Reading text:
-*-
It is well established that the size and density of NWs can be controllably manipulated by tuning basic growth precursors (Anyebe et al. 2017; Li et al. 2017). Various growth strategies have been employed for the growth parameter studies of InAs NWs including selective area growth (SAG) (Mandl et al. 2011; Bjoerk et al. 2012), catalyst-free growth on SiO x -coated substrates (Hertenberger et al. 2010; Koblmüller et al. 2010; Madsen et al. 2011), and Au-catalyzed growth (Dayeh et al. 2007; Tchernycheva et al. 2007; Babu and Yoh 2011; Zhang et al. 2016). An investigation of the influence of growth parameters on In-droplet-assisted InAs NWs grown on Si would unravel the conditions for realizing optimal NWs with the highest density and aspect ratio as well as enable for the predictable and reproducible fabrication of high performance, and impurity-free nanoelectronic devices compatible with the CMOS technology. However, despite the significant influence of In-rich conditions (and in effect the predeposition of In droplets) on the NWs geometry (Jung et al. 2014; Zhang et al. 2014) resulting from strong differences in adatom kinetics compared to other growth techniques, little is known about the influence of growth parameters on the morphology and yield of In-catalyzed InAs NWs with the few available reports limited to metal organic chemical vapor deposition (MOCVD) growth on GaAs (Forbes et al. 2010) and InP (Zhang et al. 2013) substrates. Given the significant differences (Cho and Arthur 1975; Finnie and Homma 1999; Arthur 2002; Dubrovskii et al. 2005; Koblmüller et al. 2010) between MOCVD and MBE, it is essential to undertake a growth parameter study of MBE grown In-droplet-assisted InAs NWs on Si. More so, the control of the morphology and yield of InAs NWs directly grown on Si substrates as a function of growth parameters via an In-assisted technique is yet to be explored despite its enormous potential for the impurity-free integration of III-V NWs on Si, which is, however, not surprising given the very limited report of In-catalyzed InAs NWs growth directly on bare Si (Anyebe et al. 2014). Here, the influence of growth parameters on the morphology and density of InAs nanowires (NWs) grown on bare Si substrates using In droplets is reported. The use of bare Si substrates minimizes any possible extrinsic contribution.
-*-
Data excerpt:
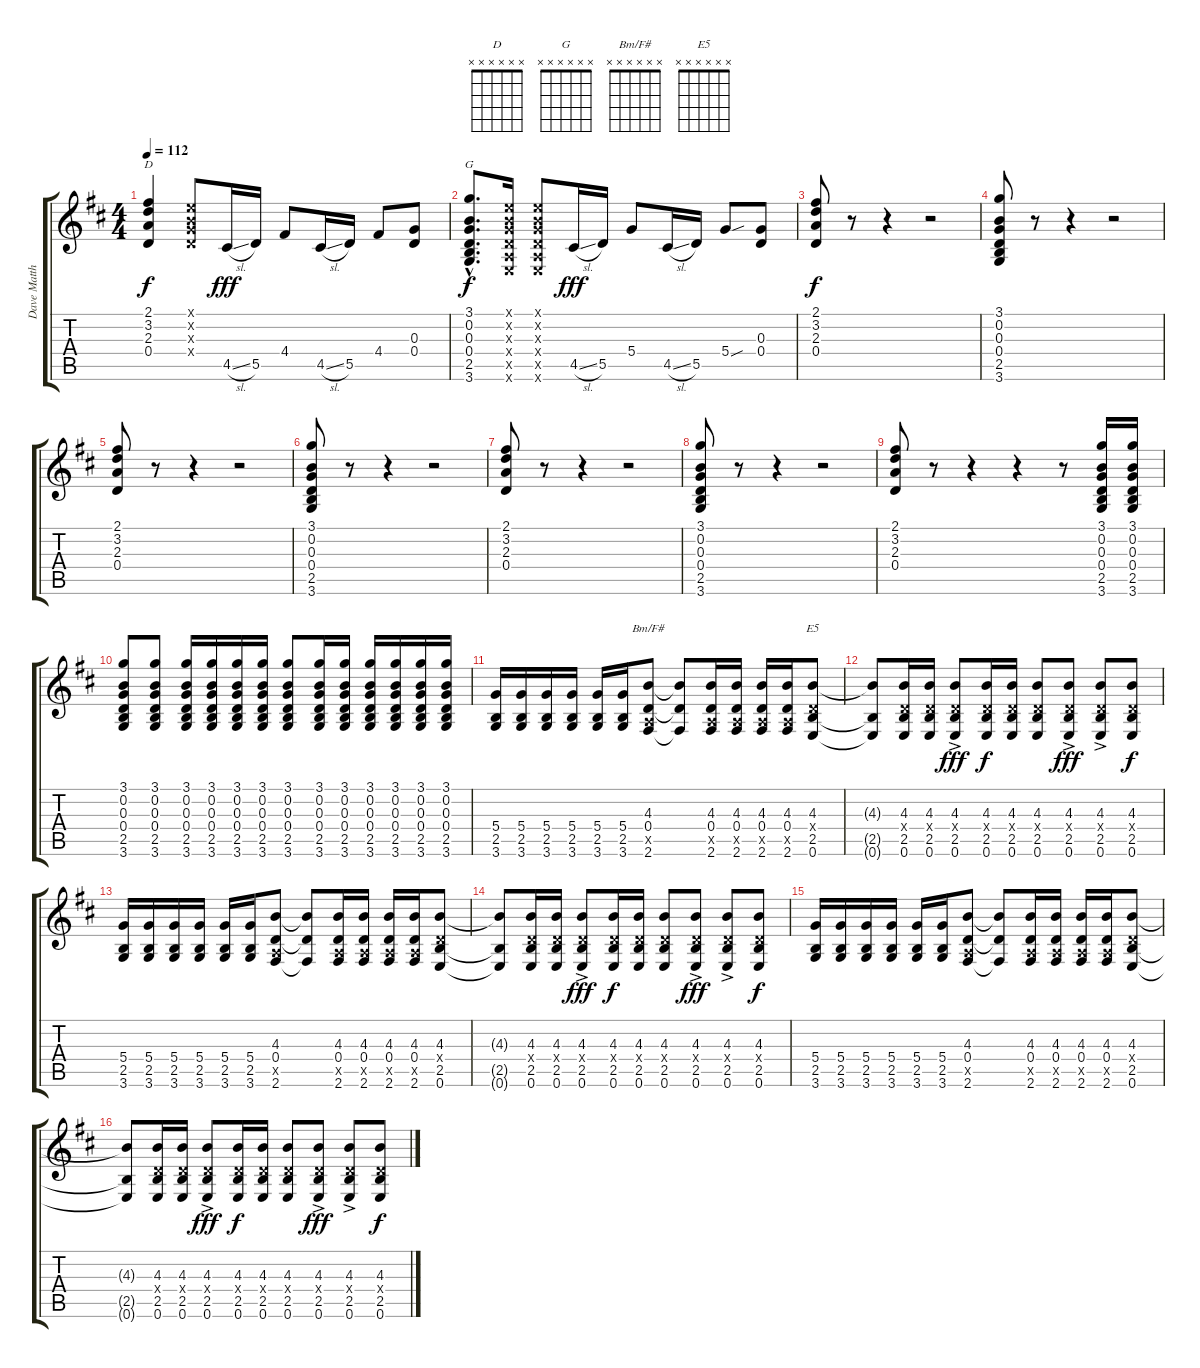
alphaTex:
-*-
Stated problem: Write what comes next in the InAs nanowire passage, starting after its final sentence. The data come from a separate source.

Reply to the task:
Experimental details
InAs NWs were grown on bare Si (111) substrates by MBE via an In-droplet-assisted growth technique. The Si substrates were first dipped in 12% hydrofluoric acid solution for about 3 min to remove the native oxide, then immediately loaded into the MBE system to avoid re-oxidation. The substrates were then thermally outgassed and activated with optimal In droplets (diameter of ∼70 nm and number density of ∼6.33 × 108 cm−2) at a temperature of 220 °C with an In-flux of 2.2 × 10−7 mbar for preferential NWs nucleation (Anyebe et al. 2014). InAs NWs growth was performed by the simultaneous introduction of growth precursors. The influence of growth parameters on NWs geometry and density was then independently investigated, and the surface morphology of the resulting samples was determined by FEI XL30 SFEG scanning electron microscope (SEM).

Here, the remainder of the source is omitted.